▶ EXERCISE OBJECTIVE
Render every line of the data below as a numbered list, leaving out blank lines.
↓
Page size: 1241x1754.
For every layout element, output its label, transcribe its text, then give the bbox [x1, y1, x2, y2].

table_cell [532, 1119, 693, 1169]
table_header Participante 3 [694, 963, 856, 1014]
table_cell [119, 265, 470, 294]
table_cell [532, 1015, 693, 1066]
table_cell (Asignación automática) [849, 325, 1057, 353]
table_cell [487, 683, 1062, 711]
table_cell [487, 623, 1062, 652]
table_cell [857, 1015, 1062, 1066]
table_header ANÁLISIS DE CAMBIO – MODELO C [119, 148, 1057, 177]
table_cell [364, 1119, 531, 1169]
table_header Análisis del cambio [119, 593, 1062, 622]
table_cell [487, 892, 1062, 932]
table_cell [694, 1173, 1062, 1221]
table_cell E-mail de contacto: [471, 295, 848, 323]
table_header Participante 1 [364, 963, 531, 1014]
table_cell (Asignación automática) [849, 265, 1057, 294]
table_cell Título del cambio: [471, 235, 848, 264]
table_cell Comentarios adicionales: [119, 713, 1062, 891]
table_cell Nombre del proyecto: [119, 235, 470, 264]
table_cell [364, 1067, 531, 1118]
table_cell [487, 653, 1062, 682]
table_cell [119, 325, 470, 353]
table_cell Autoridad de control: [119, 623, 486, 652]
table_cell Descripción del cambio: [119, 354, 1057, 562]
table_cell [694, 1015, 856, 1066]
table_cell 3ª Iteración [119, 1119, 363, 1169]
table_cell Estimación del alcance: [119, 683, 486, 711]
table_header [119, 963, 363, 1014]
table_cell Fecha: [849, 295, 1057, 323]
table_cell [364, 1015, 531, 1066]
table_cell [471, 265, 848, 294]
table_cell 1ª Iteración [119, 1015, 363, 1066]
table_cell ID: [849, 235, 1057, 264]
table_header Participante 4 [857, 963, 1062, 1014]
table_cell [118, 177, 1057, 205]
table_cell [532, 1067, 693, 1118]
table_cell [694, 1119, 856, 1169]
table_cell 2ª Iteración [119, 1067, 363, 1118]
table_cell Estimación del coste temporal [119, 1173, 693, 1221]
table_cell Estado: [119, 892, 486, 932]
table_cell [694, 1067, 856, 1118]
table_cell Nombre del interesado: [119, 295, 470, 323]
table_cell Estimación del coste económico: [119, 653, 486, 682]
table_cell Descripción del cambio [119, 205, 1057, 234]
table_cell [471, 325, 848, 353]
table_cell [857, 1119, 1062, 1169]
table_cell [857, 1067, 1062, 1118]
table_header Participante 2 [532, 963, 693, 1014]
↑
▶ REPLY
1. Page size: 1241x1754.
2. For every layout element, output its label, transcribe its text, then give the bbox [x1, y1, x2, y2].
3. table_cell [532, 1119, 693, 1169]
4. table_header Participante 3 [694, 963, 856, 1014]
5. table_cell [119, 265, 470, 294]
6. table_cell [532, 1015, 693, 1066]
7. table_cell (Asignación automática) [849, 325, 1057, 353]
8. table_cell [487, 683, 1062, 711]
9. table_cell [487, 623, 1062, 652]
10. table_cell [857, 1015, 1062, 1066]
11. table_header ANÁLISIS DE CAMBIO – MODELO C [119, 148, 1057, 177]
12. table_cell [364, 1119, 531, 1169]
13. table_header Análisis del cambio [119, 593, 1062, 622]
14. table_cell [487, 892, 1062, 932]
15. table_cell [694, 1173, 1062, 1221]
16. table_cell E-mail de contacto: [471, 295, 848, 323]
17. table_header Participante 1 [364, 963, 531, 1014]
18. table_cell (Asignación automática) [849, 265, 1057, 294]
19. table_cell Título del cambio: [471, 235, 848, 264]
20. table_cell Comentarios adicionales: [119, 713, 1062, 891]
21. table_cell Nombre del proyecto: [119, 235, 470, 264]
22. table_cell [364, 1067, 531, 1118]
23. table_cell [487, 653, 1062, 682]
24. table_cell [119, 325, 470, 353]
25. table_cell Autoridad de control: [119, 623, 486, 652]
26. table_cell Descripción del cambio: [119, 354, 1057, 562]
27. table_cell [694, 1015, 856, 1066]
28. table_cell 3ª Iteración [119, 1119, 363, 1169]
29. table_cell Estimación del alcance: [119, 683, 486, 711]
30. table_header [119, 963, 363, 1014]
31. table_cell Fecha: [849, 295, 1057, 323]
32. table_cell [364, 1015, 531, 1066]
33. table_cell [471, 265, 848, 294]
34. table_cell 1ª Iteración [119, 1015, 363, 1066]
35. table_cell ID: [849, 235, 1057, 264]
36. table_header Participante 4 [857, 963, 1062, 1014]
37. table_cell [118, 177, 1057, 205]
38. table_cell [532, 1067, 693, 1118]
39. table_cell [694, 1119, 856, 1169]
40. table_cell 2ª Iteración [119, 1067, 363, 1118]
41. table_cell Estimación del coste temporal [119, 1173, 693, 1221]
42. table_cell Estado: [119, 892, 486, 932]
43. table_cell [694, 1067, 856, 1118]
44. table_cell Nombre del interesado: [119, 295, 470, 323]
45. table_cell Estimación del coste económico: [119, 653, 486, 682]
46. table_cell Descripción del cambio [119, 205, 1057, 234]
47. table_cell [471, 325, 848, 353]
48. table_cell [857, 1119, 1062, 1169]
49. table_cell [857, 1067, 1062, 1118]
50. table_header Participante 2 [532, 963, 693, 1014]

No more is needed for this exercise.